Transcript highlights: “We have got to get inflation behind us. I wish there were a painless way to do that. There isn’t,” Fed Chair Jerome Powell declared. “Reducing inflation is likely to require a sustained period of below-trend growth and there will very likely be some softening of labor market conditions. Restoring price stability is essential to set the stage for achieving maximum employment and stable prices over the longer run. We will keep at it until we’re confident the job is done.”

While a small relief rally took place after the Fed hiked rates by a whopping 75 basis points – instead of a colossal full percentage point – the sentiment did not last. The major stock averages closed the session down 1.7%, as the 10-year Treasury yield spiked 7 bps to 3.64% and the rate on the shorter-dated 2-year popped 15 bps to 4.11%. Things continued to be volatile the rest of the week, as investors fret over the state of the economy, with the Fed willing to tolerate a painful recession as a key trade-off to keep a lid on inflation.

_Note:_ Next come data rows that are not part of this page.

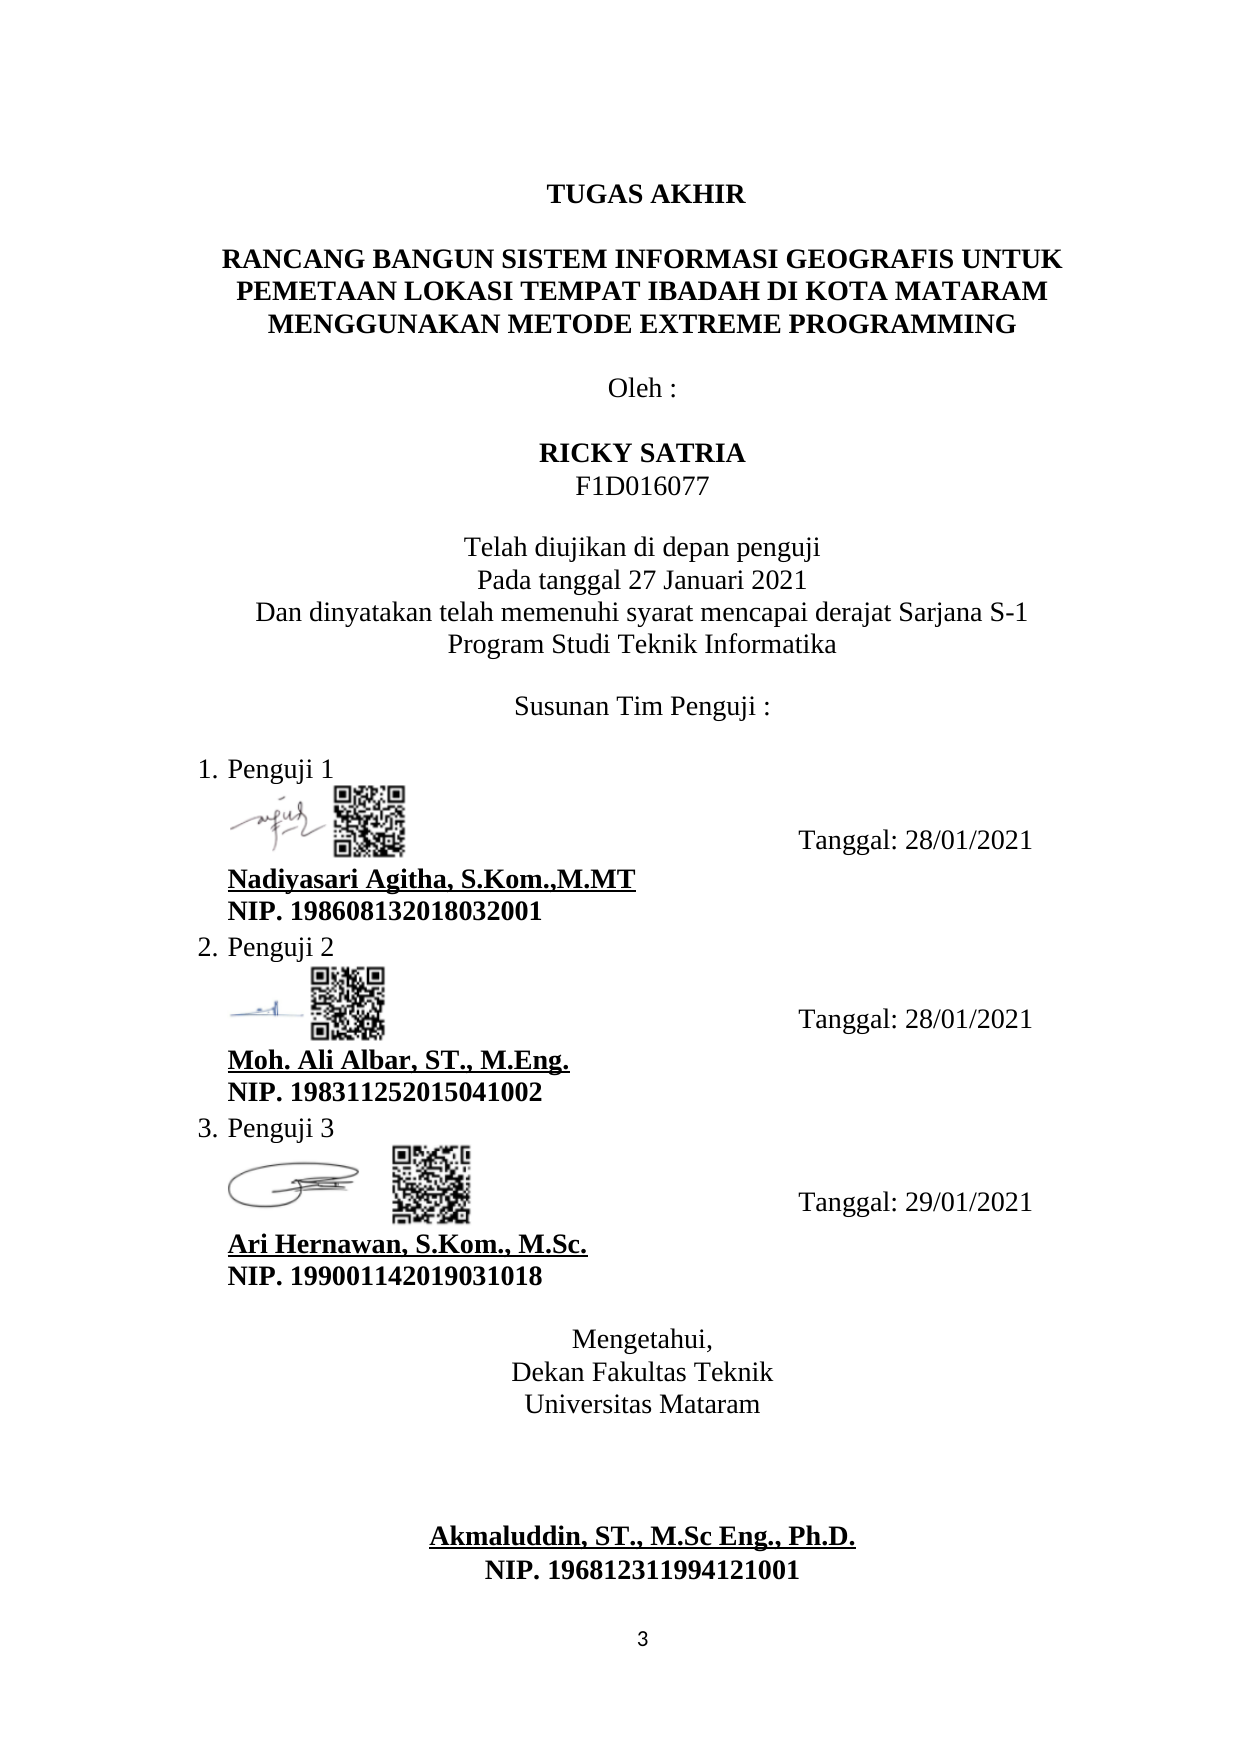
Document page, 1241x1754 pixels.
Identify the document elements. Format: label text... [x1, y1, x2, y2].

text RANCANG BANGUN SISTEM INFORMASI GEOGRAFIS UNTUK PEMETAAN LOKASI TEMPAT IBADAH DI KOTA MATARAM MENGGUNAKAN METODE EXTREME PROGRAMMING [162, 242, 1122, 339]
picture [227, 1143, 473, 1227]
table_cell 3. [196, 1109, 226, 1293]
picture [227, 962, 388, 1043]
picture [227, 784, 409, 862]
table_cell Penguji 3 Ari Hernawan, S.Kom., M.Sc. NIP. 199001142019031018 [226, 1109, 796, 1293]
text Oleh : [162, 372, 1122, 404]
text Telah diujikan di depan penguji Pada tanggal 27 Januari 2021 Dan dinyatakan telah memenuhi syarat mencapai derajat Sarjana S-1 Program Studi Teknik Informatika [162, 530, 1122, 660]
text Akmaluddin, ST., M.Sc Eng., Ph.D. NIP. 196812311994121001 [162, 1517, 1122, 1586]
table_cell Tanggal: 29/01/2021 [796, 1109, 1089, 1293]
text Susunan Tim Penguji : [162, 689, 1122, 721]
text Mengetahui, Dekan Fakultas Teknik Universitas Mataram [162, 1323, 1122, 1420]
table_cell 2. [196, 928, 226, 1109]
table_cell Penguji 2 Moh. Ali Albar, ST., M.Eng. NIP. 198311252015041002 [226, 928, 796, 1109]
text F1D016077 [162, 469, 1122, 501]
table_header Penguji 1 Nadiyasari Agitha, S.Kom.,M.MT NIP. 198608132018032001 [226, 751, 796, 928]
text RICKY SATRIA [162, 436, 1122, 469]
text TUGAS AKHIR [162, 177, 1122, 209]
table_cell Tanggal: 28/01/2021 [796, 928, 1089, 1109]
table_header Tanggal: 28/01/2021 [796, 751, 1089, 928]
table_header 1. [196, 751, 226, 928]
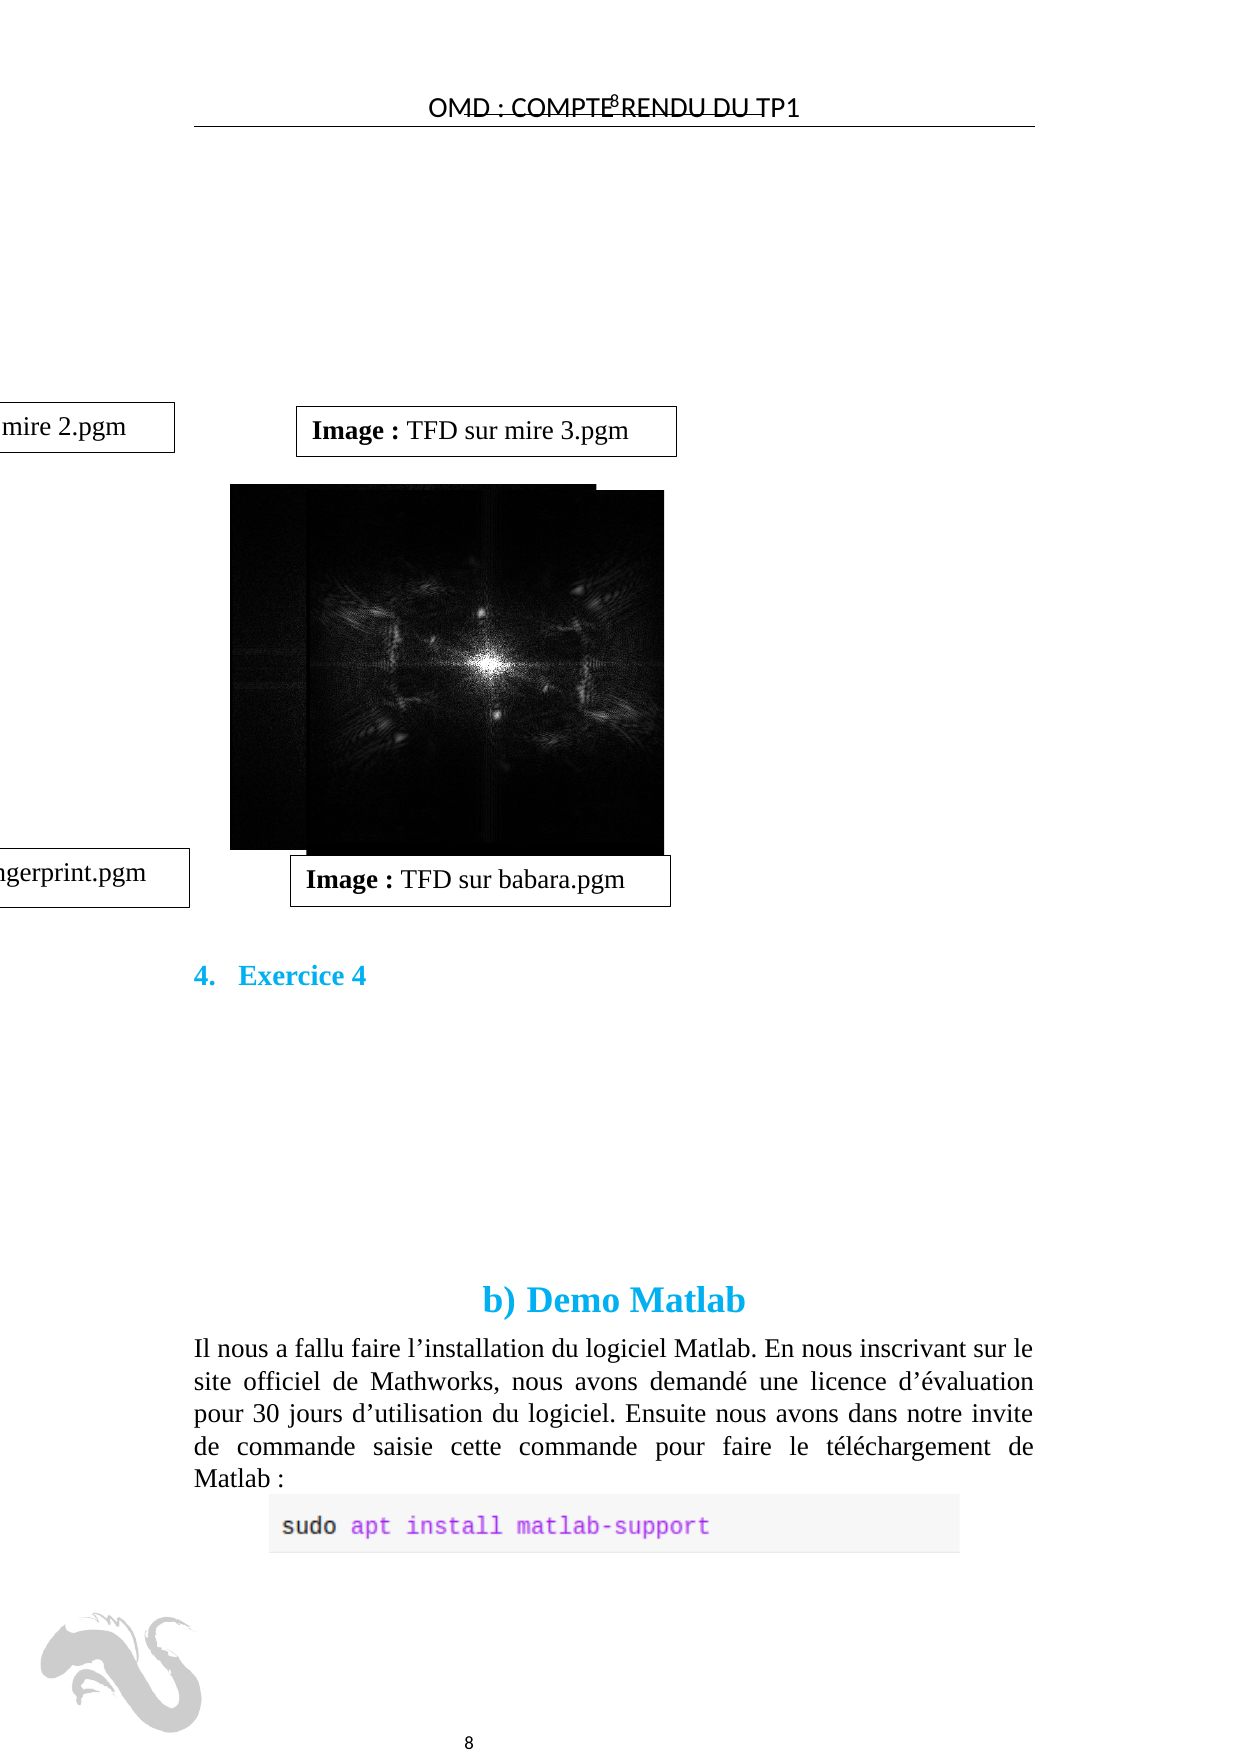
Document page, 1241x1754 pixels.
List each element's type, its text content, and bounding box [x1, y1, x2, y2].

list Exercice 4 [194, 942, 1035, 1007]
picture [268, 1494, 960, 1553]
picture [230, 484, 665, 855]
text Il nous a fallu faire l’installation du logiciel Matlab. En nous inscrivant sur le site officiel de Mathworks, nous avons demandé une licence d’évaluation pour 30 jours d’utilisation du logiciel. Ensuite nous avons dans notre invite de commande saisie cette commande pour faire le téléchargement de Matlab : [194, 1332, 1035, 1494]
list Demo Matlab [194, 1267, 1035, 1332]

Case in point: “The deceleration in housing prices that we’re seeing should help bring sort of prices more closely in line with rents and other housing market fundamentals. And, you know, that’s a good thing,” Powell continued. “For the longer term, what we need is supply and demand to get better aligned, so that housing prices go up at a reasonable level, at a reasonable pace, and that people can afford houses again. And I think we – so we probably in the housing market have to go through a correction to get back to that place.”